Ato pela paz é organizado pela comunidade ucraniana de Cascavel

Para a comunidade, a agressão não foi somente ao povo ucraniano, mas atingiu os fundamentos da Carta das Nações Unidas que busca a paz e convivência pacífica entre os povos

Redação - 27 de fevereiro de 2022, 15:38

Foto: Divulgação/Prefeitura de Cascavel
Foto: Divulgação/Prefeitura de Cascavel

A comunidade ucraniana de Cascavel, na região Oeste do Paraná, realizou um ato em apoio à Ucrânia na manhã deste domingo (27). Os participantes pediram pelo fim do conflito no Leste Europeu, após a Rússia invadir o país vizinho.

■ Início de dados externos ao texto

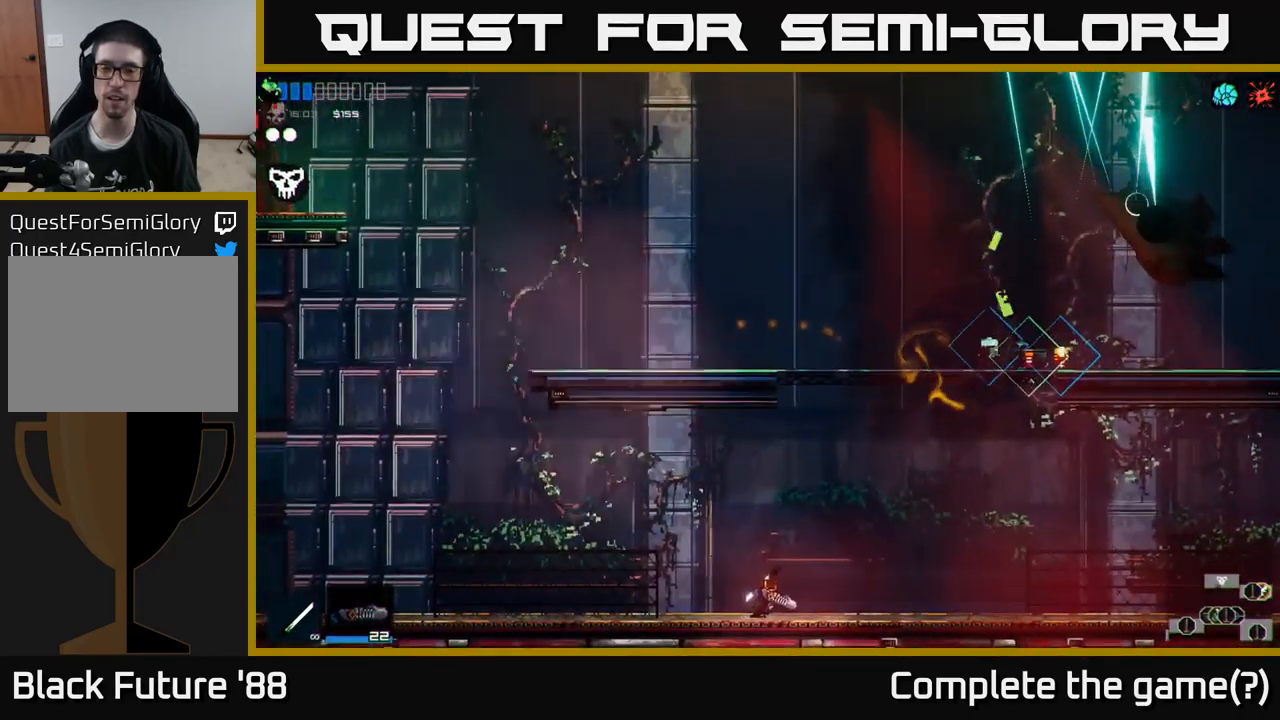
{"buttons": ["A"], "left_stick": "right", "right_stick": "center", "events": [[66, "A", "down"]]}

O prefeito Leonaldo Paranhos participou da solenidade. Após a Missa da Paz, celebrada na Paróquia Nossa Senhora do Perpétuo Socorro, os presentes se reuniram em frente à igreja, quando foi cantado o Hino da Ucrânia e ocorreram manifestações de repúdio à guerra. Muitos deles carregavam bandeiras da Ucrânia.

No ato, foi lembrado que o dia 24 de fevereiro de 2022 ficará marcado para sempre pelo ataque à soberania e à integridade da Ucrânia. Para a comunidade, a agressão não foi somente ao povo ucraniano, mas atingiu os fundamentos da Carta das Nações Unidas que busca a paz e convivência pacífica entre os povos.

O prefeito Paranhos disse que o sentimento é de indignação, lembrou que o mundo vive os efeitos da pandemia e que não era esse tipo de guerra que deveria estar em cena.

“Nós queríamos ver uma guerra contra o vírus, contra a fome, contra a intolerância, uma guerra contra os efeitos que estamos vivendo no planeta com a mudança do clima, uma guerra de solidariedade”, enfatizou o prefeito.

Paranhos disse ainda que ninguém queria presenciar uma guerra de egoísmo e destacou que é necessário que as autoridades, mesmo diante das limitações, tomem um posicionamento. O Município de Cascavel irá enviar à embaixada da Ucrânia no Brasil uma mensagem de solidariedade e abrir as portas pare receber eventuais refugiados, assim como tem feito com outros países.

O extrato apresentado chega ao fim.